[Data for this task]
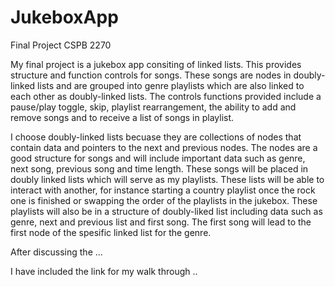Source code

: # JukeboxApp
Final Project CSPB 2270


My final project is a jukebox app consiting of linked lists. This provides structure and function controls for songs. These songs are nodes in doubly-linked lists and are grouped into genre playlists which are also linked to each other as doubly-linked lists. The controls functions provided include a pause/play toggle, skip, playlist rearrangement, the ability to add and remove songs and to receive a list of songs in playlist. 

I choose doubly-linked lists becuase they are collections of nodes that contain data and pointers to the next and previous nodes. The nodes are a good structure for songs and will include important data such as genre, next song, previous song and time length. These songs will be placed in doubly linked lists which will serve as my playlists. These lists will be able to interact with another, for instance starting a country playlist once the rock one is finished or swapping the order of the playlists in the jukebox. These playlists will also be in a structure of doubly-liked list including data such as genre, next and previous list and first song. The first song will lead to the first node of the spesific linked list for the genre. 

After discussing the ...

I have included the link for my walk through ..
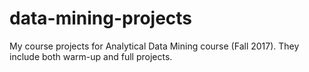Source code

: # data-mining-projects
My course projects for Analytical Data Mining course (Fall 2017). They include both warm-up and full projects.
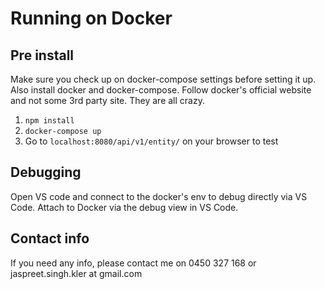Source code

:# Running on Docker

## Pre install
Make sure you check up on docker-compose settings before setting it up. Also install docker and docker-compose. Follow docker's official website and not some 3rd party site. They are all crazy.

1. `npm install`
2. `docker-compose up`
3. Go to `localhost:8080/api/v1/entity/` on your browser to test

## Debugging
Open VS code and connect to the docker's env to debug directly via VS Code. Attach to Docker via the debug view in VS Code.

## Contact info
If you need any info, please contact me on 0450 327 168 or jaspreet.singh.kler at gmail.com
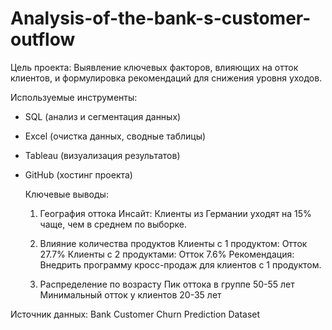 # Analysis-of-the-bank-s-customer-outflow
Цель проекта: 
Выявление ключевых факторов, влияющих на отток клиентов, и формулировка рекомендаций для снижения уровня уходов.

Используемые инструменты:
- SQL (анализ и сегментация данных)  
- Excel (очистка данных, сводные таблицы)  
- Tableau (визуализация результатов)  
- GitHub (хостинг проекта)

  Ключевые выводы:

  1. География оттока
  Инсайт: Клиенты из Германии уходят на 15% чаще, чем в среднем по выборке.

  2. Влияние количества продуктов
    Клиенты с 1 продуктом: Отток 27.7%
    Клиенты с 2 продуктами: Отток 7.6%
  Рекомендация: Внедрить программу кросс-продаж для клиентов с 1 продуктом.

  3. Распределение по возрасту
    Пик оттока в группе 50-55 лет
    Минимальный отток у клиентов 20-35 лет

Источник данных: Bank Customer Churn Prediction Dataset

[What is being asked] Format the lines above as a numbered list, from the first line through the line containing "Running on Docker", inclusive, and leave out the blank lines and the pictures.

[Solution to this exercise]
1. Source code
2. : # JukeboxApp
3. Final Project CSPB 2270
4. My final project is a jukebox app consiting of linked lists. This provides structure and function controls for songs. These songs are nodes in doubly-linked lists and are grouped into genre playlists which are also linked to each other as doubly-linked lists. The controls functions provided include a pause/play toggle, skip, playlist rearrangement, the ability to add and remove songs and to receive a list of songs in playlist. 
5. I choose doubly-linked lists becuase they are collections of nodes that contain data and pointers to the next and previous nodes. The nodes are a good structure for songs and will include important data such as genre, next song, previous song and time length. These songs will be placed in doubly linked lists which will serve as my playlists. These lists will be able to interact with another, for instance starting a country playlist once the rock one is finished or swapping the order of the playlists in the jukebox. These playlists will also be in a structure of doubly-liked list including data such as genre, next and previous list and first song. The first song will lead to the first node of the spesific linked list for the genre. 
6. After discussing the ...
7. I have included the link for my walk through ..
8. Source code
9. : # data-mining-projects
10. My course projects for Analytical Data Mining course (Fall 2017). They include both warm-up and full projects.
11. Source code
12. :# Running on Docker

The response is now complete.